The headers are not included on any of the returned lists. That must be obtained with the get_headers()
method.
new_file.divide(3)
#[[1,2,3,4,5],[6,7,8,9,10],[11,12,13,14,15]]
This method takes a list as the only argument. It expects a list with the same format as outputed by the get_headers()
method.
It can be used on a file with data as well as an empty one.
The overwrite()
method taks as argument an object with a structure of list[list[str]]
. It is the kind of object returned by the reading methods in the library like slice()
or divide()
.
The file is truncated (all the content is deleted) and the object is usedd to add new rows to the file.
It takes an argument of the same kind of object as the overwrite()
method, that is, a list[list[str]]
. It adds the rows in that object to the file below the already existing rows.
The append_rows()
method accepts an optional boolean argument called append_on_top
. By default its set to False
, which makes the method append the new rows below the existing rows.
If set to True
, the append_on_top
argument makes the method place the new rows on top of the file, just below the headers, moving down the existing rows.
After the rows are appended, they will be seen in reverse order on the file. The last element on the rows_object
will be on top at the file.
Getting the common rows between two instances of the CSVParser class. The find_common_rows()
method.
The find_common_rows()
method compares the complete set of rows of two instances of the CSVParser class and returns a list containing the rows that are present on both instances. One CSVParser instance is the one the method is called on, the other one is passed as an argument.

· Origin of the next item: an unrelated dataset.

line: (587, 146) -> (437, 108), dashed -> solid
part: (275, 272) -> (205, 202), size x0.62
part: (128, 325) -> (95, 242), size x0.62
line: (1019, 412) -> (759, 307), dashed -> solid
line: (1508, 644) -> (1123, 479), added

file1 = CSVParser('fileNo1')
file2 = CSVParser('fileNo2')
file1.find_common_rows(file2)
> [["row1"], ["row2], ["row3]]
Finding the different rows between two instances of the CSVParser class. The find_different_rows()
method.
The find_different_rows()
method compares the complete set of rows of two instances of the CSVParser class and returns a list containing only the rows that are present on the firts file but not on the second. One CSVParser instance is the one the method is called on, the other one is passed as an argument.

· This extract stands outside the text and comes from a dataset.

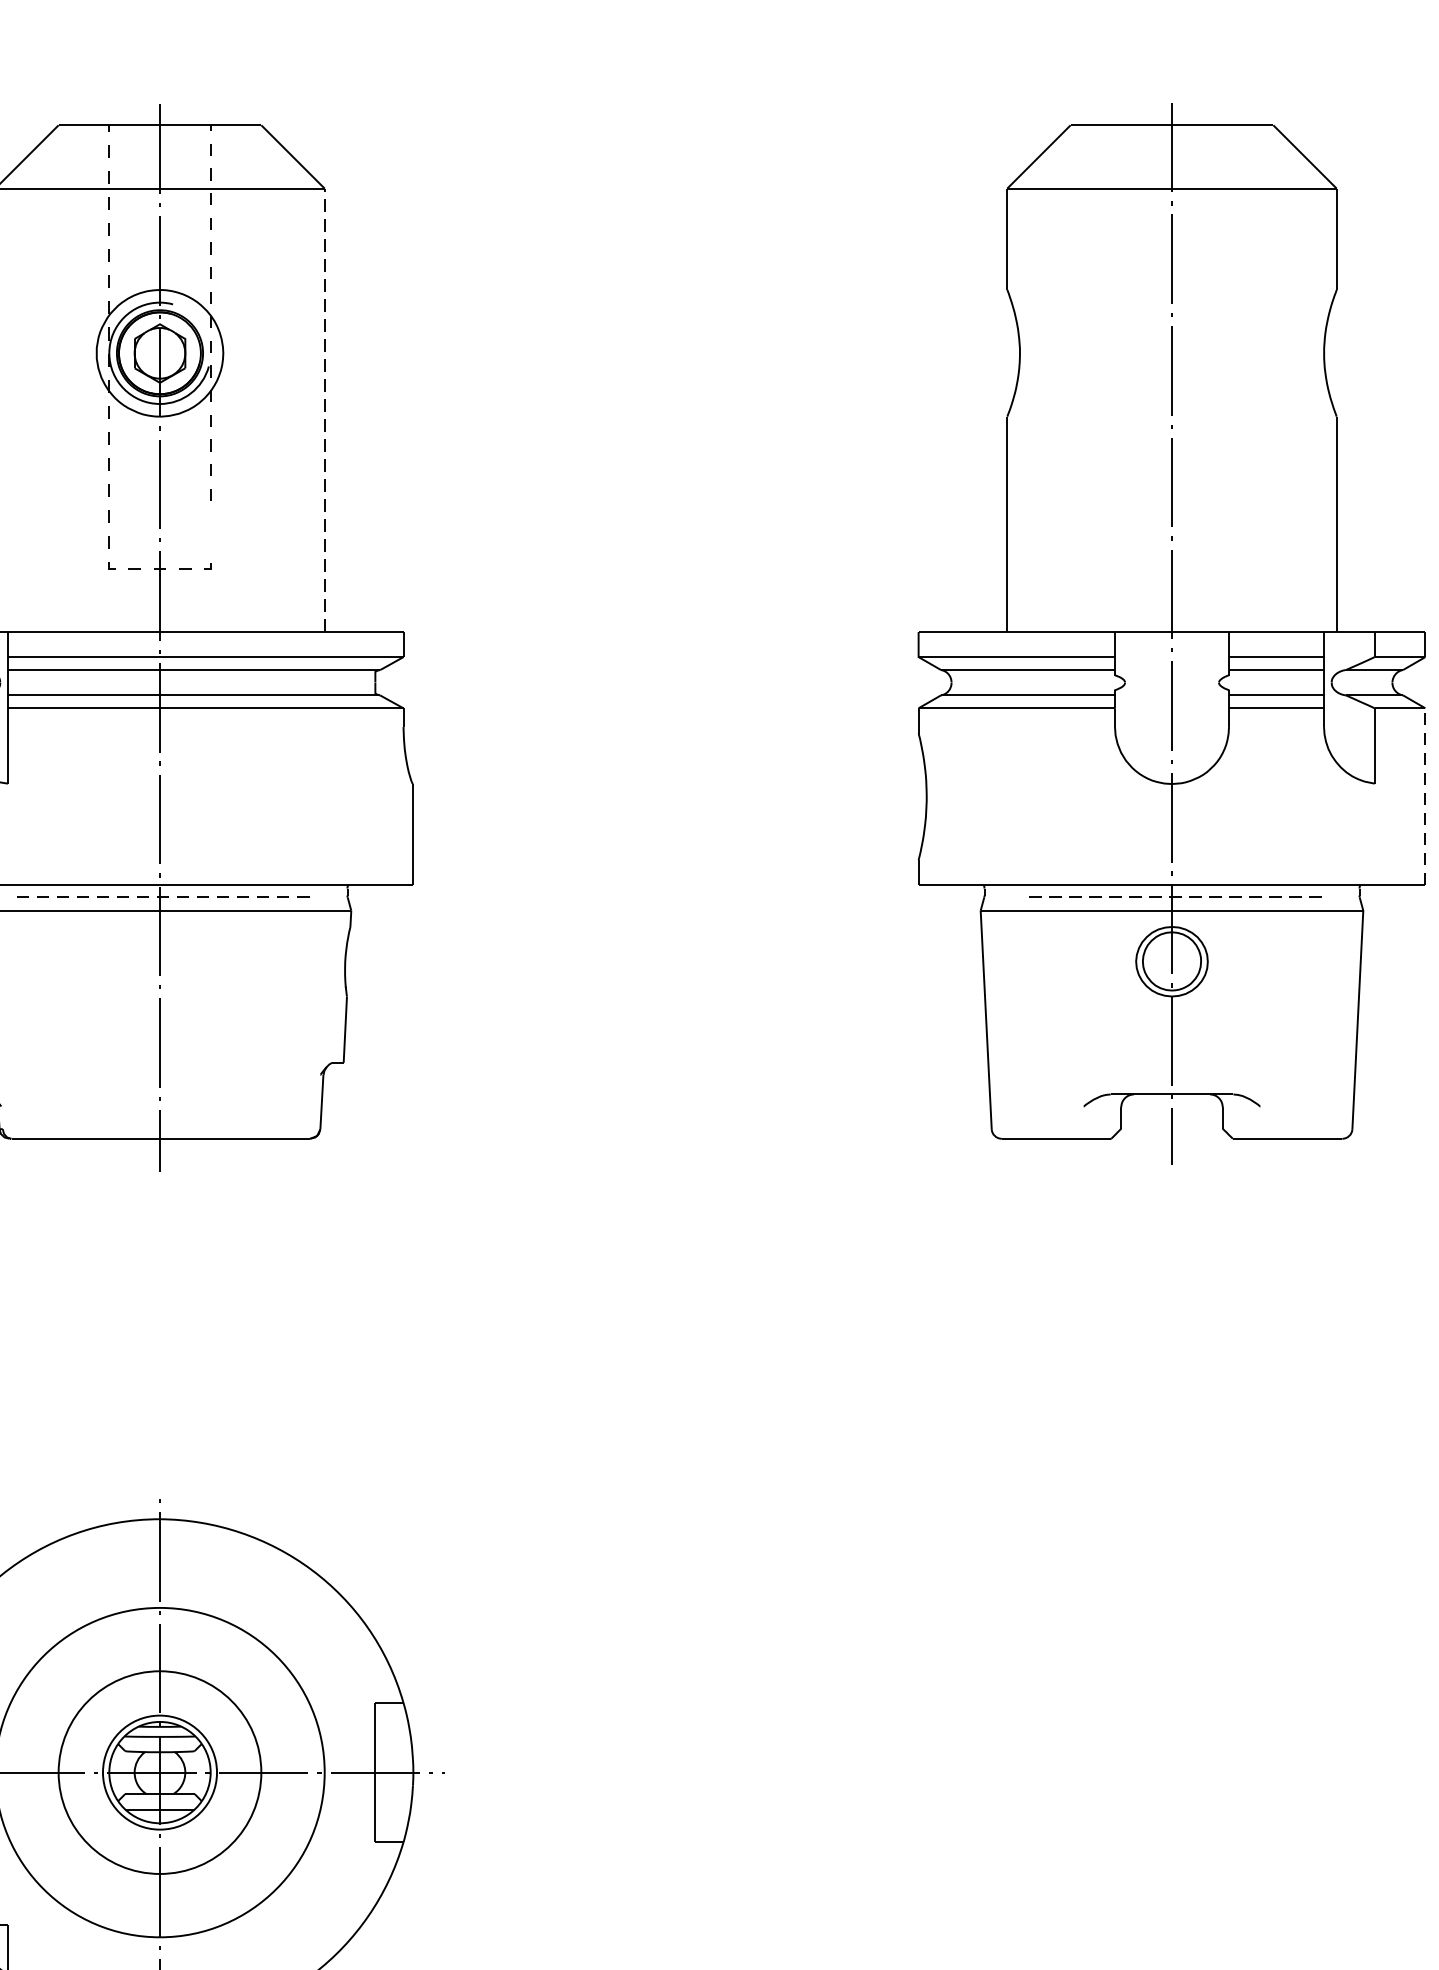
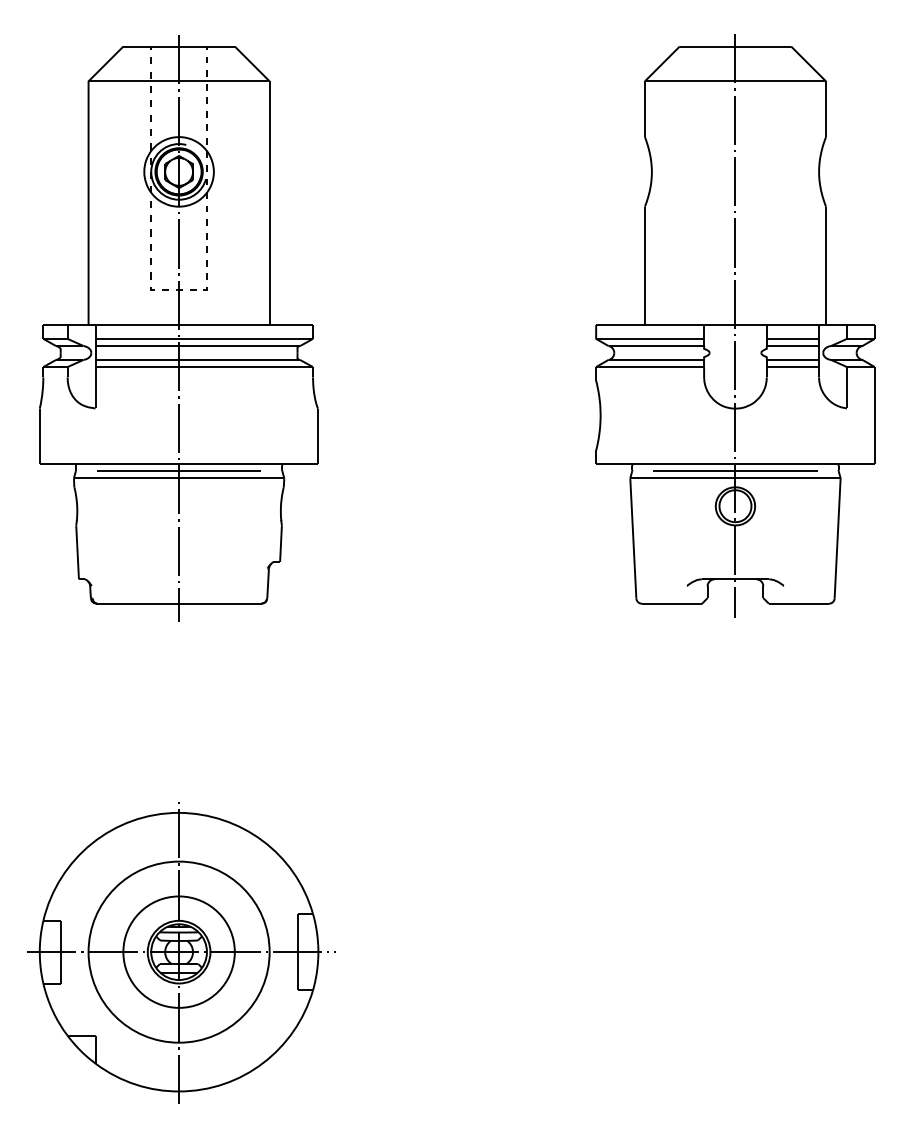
line: (324, 410) -> (269, 203), dashed -> solid
line: (209, 525) -> (206, 266), added
line: (1424, 796) -> (874, 415), dashed -> solid
line: (158, 896) -> (178, 470), dashed -> solid
line: (1172, 896) -> (735, 470), dashed -> solid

file1 = CSVParser('fileNo1')
file2 = CSVParser('fileNo2')
file1.find_different_rows(file2)
> [["row5"], ["row8], ["row14]]
file1 = CSVParser('fileNo1')
file2 = CSVParser('fileNo2')
file2.find_different_rows(file1)
> [["row1"], ["row4], ["row34]]
When called on an instance of the CSVParser class, this method will return a dictionary with the following format: {'row_name': number_of occurrences}
file1 = CSVParser('fileNo1')
file1.get_duplicates()
> {"[' Alex ', 'alex@mail.com']": 2, "[' Adriana ', 'adriana@mail.com']": 5}
Executing this method on a CSVParser
instance will delete all blank rows from a CSV file.